A man swims across the river which flows with a velocity of 3 km/h due east. If the velocity of man relative to water is 4 km/h due north, then what is his velocity and its direction relative to the shore of the river?

To solve the problem of finding the man's velocity relative to the shore of the river, we can break it down into a few steps: ### Step 1: Identify the velocities - The velocity of the river (V_r) is 3 km/h due east. In vector form, this can be represented as: \[ V_r = 3 \hat{i} \text{ km/h} \] - The velocity of the man relative to the water (V_mw) is 4 km/h due north.

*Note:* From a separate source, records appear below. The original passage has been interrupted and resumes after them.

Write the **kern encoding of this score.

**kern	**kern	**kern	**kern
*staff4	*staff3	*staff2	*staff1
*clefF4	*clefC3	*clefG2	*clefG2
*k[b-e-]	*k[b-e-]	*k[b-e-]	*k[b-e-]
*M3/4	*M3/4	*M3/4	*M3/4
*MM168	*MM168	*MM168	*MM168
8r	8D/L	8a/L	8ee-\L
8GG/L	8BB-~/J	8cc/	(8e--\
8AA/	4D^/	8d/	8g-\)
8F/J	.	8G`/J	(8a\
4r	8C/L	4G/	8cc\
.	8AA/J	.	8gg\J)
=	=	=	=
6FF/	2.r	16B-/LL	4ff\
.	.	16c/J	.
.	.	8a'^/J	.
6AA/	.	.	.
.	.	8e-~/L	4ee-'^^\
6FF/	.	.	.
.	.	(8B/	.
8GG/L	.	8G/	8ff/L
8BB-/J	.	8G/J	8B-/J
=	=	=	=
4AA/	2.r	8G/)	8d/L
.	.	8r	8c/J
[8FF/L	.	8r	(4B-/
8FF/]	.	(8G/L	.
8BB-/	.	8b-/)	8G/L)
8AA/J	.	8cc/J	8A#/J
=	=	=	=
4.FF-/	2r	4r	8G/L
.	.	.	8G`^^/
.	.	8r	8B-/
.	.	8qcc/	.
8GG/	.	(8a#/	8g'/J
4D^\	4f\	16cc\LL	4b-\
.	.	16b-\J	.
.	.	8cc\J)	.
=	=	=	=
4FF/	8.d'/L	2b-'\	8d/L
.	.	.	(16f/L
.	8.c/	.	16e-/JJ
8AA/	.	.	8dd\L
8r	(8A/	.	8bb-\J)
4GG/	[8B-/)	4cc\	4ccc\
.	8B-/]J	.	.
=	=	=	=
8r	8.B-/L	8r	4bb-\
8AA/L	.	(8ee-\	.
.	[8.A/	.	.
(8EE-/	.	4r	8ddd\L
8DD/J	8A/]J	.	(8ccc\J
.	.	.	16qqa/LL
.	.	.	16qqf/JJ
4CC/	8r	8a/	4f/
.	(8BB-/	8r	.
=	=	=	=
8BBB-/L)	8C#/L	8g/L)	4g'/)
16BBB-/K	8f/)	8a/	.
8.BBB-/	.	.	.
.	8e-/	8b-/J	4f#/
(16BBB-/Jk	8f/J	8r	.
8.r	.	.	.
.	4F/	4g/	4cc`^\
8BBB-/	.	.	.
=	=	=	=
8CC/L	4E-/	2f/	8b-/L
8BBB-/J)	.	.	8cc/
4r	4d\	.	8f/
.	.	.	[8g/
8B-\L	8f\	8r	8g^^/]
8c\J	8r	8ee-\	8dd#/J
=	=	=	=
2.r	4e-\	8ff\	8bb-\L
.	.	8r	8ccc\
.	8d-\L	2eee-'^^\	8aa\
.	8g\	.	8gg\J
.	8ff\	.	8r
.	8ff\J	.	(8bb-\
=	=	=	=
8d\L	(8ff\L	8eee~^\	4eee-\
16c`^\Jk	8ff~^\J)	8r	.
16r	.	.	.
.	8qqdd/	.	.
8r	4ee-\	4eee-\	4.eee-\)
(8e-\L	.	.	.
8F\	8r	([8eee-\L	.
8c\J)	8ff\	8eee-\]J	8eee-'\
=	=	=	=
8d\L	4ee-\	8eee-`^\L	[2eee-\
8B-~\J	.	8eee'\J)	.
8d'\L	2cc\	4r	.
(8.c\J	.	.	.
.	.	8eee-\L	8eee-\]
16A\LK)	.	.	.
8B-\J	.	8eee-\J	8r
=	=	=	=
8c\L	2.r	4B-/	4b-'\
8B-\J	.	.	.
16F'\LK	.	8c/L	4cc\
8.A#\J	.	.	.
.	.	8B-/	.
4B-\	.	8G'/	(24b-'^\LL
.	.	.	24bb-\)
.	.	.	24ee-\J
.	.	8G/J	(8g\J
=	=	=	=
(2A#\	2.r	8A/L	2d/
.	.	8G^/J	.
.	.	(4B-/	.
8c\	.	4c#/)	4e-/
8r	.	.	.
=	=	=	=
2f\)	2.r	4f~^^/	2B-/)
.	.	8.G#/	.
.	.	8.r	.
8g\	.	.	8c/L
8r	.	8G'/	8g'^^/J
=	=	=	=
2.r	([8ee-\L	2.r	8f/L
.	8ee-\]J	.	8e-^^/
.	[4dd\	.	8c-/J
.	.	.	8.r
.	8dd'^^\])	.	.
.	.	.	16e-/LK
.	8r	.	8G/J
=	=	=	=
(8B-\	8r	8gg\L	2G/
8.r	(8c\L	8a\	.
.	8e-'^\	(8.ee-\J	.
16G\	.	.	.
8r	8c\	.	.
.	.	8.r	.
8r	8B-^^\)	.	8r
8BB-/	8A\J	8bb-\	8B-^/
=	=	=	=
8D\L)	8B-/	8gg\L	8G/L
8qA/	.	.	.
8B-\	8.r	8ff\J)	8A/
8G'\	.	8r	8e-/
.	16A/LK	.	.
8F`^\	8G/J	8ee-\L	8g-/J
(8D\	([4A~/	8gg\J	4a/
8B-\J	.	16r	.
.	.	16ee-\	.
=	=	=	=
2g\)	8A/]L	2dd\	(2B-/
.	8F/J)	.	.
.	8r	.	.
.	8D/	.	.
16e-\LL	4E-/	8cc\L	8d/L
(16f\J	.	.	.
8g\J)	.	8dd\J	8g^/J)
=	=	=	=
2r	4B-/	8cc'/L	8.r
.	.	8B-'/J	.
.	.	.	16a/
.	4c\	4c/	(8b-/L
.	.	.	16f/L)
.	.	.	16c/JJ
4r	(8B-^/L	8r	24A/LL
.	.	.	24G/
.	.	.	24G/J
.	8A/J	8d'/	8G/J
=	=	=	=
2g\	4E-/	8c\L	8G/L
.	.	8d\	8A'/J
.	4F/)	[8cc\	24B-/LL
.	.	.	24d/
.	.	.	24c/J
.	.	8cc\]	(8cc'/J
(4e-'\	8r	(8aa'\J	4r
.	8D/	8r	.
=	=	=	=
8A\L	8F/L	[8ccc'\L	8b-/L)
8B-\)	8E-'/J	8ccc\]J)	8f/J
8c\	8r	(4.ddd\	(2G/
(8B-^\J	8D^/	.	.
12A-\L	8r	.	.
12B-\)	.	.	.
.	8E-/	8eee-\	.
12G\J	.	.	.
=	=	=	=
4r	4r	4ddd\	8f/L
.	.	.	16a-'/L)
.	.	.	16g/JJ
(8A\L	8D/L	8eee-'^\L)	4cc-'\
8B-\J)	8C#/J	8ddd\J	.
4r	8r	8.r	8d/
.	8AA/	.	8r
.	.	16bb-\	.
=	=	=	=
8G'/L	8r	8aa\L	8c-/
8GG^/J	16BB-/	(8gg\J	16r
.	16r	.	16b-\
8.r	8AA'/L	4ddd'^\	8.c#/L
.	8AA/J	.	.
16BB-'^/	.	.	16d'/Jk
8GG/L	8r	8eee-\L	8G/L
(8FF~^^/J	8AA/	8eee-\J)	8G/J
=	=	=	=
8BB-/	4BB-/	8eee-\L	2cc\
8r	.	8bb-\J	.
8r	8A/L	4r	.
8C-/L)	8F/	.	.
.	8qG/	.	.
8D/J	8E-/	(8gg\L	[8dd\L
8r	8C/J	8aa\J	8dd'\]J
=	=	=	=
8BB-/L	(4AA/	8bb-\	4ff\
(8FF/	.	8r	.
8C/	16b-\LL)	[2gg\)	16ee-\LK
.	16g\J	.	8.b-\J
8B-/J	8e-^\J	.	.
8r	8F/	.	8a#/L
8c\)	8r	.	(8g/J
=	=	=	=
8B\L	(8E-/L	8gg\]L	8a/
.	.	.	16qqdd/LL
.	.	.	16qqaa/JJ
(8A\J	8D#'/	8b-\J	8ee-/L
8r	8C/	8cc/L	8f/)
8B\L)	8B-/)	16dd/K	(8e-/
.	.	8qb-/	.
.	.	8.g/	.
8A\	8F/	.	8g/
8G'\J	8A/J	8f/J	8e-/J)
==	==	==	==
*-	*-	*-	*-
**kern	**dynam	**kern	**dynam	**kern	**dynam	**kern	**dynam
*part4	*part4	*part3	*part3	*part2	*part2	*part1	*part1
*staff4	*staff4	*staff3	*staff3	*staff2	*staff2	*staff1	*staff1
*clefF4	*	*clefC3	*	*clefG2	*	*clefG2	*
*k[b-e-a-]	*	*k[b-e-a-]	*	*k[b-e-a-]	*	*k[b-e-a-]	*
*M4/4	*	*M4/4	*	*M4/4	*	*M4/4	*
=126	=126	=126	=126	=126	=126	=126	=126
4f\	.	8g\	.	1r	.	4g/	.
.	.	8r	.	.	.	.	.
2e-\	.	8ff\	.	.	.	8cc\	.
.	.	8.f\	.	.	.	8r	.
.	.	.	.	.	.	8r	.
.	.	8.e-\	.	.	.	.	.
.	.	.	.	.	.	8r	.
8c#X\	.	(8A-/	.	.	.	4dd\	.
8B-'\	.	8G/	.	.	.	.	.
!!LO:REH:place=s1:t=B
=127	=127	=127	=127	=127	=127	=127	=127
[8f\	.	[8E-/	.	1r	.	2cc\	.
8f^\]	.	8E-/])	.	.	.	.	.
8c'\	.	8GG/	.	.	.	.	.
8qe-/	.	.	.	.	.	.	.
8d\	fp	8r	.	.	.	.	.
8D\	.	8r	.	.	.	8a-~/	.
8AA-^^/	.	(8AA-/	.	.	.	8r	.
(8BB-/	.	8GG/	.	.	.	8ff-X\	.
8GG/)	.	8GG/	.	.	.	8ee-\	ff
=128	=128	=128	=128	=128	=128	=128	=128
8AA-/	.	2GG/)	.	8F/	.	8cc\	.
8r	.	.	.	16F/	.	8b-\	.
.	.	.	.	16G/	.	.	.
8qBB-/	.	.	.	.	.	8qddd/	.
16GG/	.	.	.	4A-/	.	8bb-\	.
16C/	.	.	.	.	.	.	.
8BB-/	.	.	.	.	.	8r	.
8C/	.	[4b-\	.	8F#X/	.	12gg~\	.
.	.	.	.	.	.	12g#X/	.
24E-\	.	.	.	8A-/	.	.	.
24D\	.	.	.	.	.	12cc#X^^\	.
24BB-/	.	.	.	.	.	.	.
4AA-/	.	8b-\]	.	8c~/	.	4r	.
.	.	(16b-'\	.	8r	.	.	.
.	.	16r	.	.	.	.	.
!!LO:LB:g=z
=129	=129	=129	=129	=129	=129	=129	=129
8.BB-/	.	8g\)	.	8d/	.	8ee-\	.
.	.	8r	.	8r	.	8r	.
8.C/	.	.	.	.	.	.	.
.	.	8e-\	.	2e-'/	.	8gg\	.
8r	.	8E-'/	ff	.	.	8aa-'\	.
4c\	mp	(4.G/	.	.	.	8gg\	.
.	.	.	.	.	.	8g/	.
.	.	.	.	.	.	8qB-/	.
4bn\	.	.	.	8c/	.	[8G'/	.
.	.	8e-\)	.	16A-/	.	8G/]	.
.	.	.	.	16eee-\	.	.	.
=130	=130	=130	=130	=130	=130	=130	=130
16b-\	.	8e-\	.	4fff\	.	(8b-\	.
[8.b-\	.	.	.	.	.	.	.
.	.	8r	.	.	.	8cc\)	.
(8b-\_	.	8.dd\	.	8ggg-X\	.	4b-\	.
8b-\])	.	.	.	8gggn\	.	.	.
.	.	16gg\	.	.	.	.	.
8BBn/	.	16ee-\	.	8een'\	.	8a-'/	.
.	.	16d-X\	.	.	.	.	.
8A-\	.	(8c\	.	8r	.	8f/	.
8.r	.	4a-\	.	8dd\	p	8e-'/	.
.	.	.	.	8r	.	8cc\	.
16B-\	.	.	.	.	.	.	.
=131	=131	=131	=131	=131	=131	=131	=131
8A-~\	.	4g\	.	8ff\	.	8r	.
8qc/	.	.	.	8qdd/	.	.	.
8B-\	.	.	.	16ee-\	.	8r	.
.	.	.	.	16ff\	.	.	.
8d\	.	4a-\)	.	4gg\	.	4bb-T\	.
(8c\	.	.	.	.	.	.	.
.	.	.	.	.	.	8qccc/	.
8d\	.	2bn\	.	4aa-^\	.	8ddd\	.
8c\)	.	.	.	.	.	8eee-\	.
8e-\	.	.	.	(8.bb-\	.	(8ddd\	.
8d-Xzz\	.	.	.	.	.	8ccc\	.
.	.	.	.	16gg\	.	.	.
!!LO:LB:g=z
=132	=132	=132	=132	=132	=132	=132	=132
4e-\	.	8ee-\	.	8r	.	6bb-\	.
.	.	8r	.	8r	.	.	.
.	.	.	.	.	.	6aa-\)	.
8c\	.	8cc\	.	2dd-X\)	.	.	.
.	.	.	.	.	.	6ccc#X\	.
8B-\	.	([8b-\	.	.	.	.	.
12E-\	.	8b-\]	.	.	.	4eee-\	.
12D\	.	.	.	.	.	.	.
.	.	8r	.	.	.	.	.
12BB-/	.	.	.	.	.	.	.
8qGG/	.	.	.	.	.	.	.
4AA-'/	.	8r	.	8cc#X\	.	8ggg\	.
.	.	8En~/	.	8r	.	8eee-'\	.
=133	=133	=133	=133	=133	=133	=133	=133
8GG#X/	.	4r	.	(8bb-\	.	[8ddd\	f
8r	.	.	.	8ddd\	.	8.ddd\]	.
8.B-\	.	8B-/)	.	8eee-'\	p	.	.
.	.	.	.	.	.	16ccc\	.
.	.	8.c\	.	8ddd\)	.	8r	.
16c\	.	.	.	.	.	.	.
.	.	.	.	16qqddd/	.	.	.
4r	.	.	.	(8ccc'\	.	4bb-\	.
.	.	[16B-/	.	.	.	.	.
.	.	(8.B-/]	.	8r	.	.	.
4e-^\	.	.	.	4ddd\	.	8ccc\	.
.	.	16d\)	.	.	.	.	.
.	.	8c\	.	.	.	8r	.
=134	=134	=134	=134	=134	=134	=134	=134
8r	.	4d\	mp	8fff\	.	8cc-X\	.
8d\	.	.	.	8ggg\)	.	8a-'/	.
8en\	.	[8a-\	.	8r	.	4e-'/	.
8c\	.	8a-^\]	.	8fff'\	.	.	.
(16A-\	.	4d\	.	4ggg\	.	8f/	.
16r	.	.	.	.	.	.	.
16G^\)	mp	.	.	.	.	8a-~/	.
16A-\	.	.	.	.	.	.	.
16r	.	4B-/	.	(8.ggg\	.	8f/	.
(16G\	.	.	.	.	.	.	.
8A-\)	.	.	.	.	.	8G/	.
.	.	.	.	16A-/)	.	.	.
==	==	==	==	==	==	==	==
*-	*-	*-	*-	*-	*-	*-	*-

In vector form, this can be represented as: \[ V_mw = 4 \hat{j} \text{ km/h} \] ### Step 2: Determine the man's velocity relative to the ground To find the man's velocity relative to the ground (V_m), we can use vector addition: \[ V_m = V_mw + V_r \] Substituting the values: \[ V_m = 4 \hat{j} + 3 \hat{i} \] ### Step 3: Calculate the magnitude of the resultant velocity The magnitude of the resultant velocity can be calculated using the Pythagorean theorem: \[ |V_m| = \sqrt{(V_{mx})^2 + (V_{my})^2} \] Where \(V_{mx} = 3\) km/h and \(V_{my} = 4\) km/h: \[ |V_m| = \sqrt{(3)^2 + (4)^2} = \sqrt{9 + 16} = \sqrt{25} = 5 \text{ km/h} \] ### Step 4: Determine the direction of the resultant velocity To find the direction, we can use the tangent function: \[ \tan(\theta) = \frac{V_{my}}{V_{mx}} = \frac{4}{3} \] Thus, \[ \theta = \tan^{-1}\left(\frac{4}{3}\right) \] Calculating this gives: \[ \theta \approx 53.13^\circ \] This angle is measured from the east towards the north. ### Step 5: State the final answer The man's velocity relative to the shore of the river is: - Magnitude: 5 km/h - Direction: 53.13° north of east. ### Summary The final answer is: - Velocity: 5 km/h - Direction: 53.13° north of east.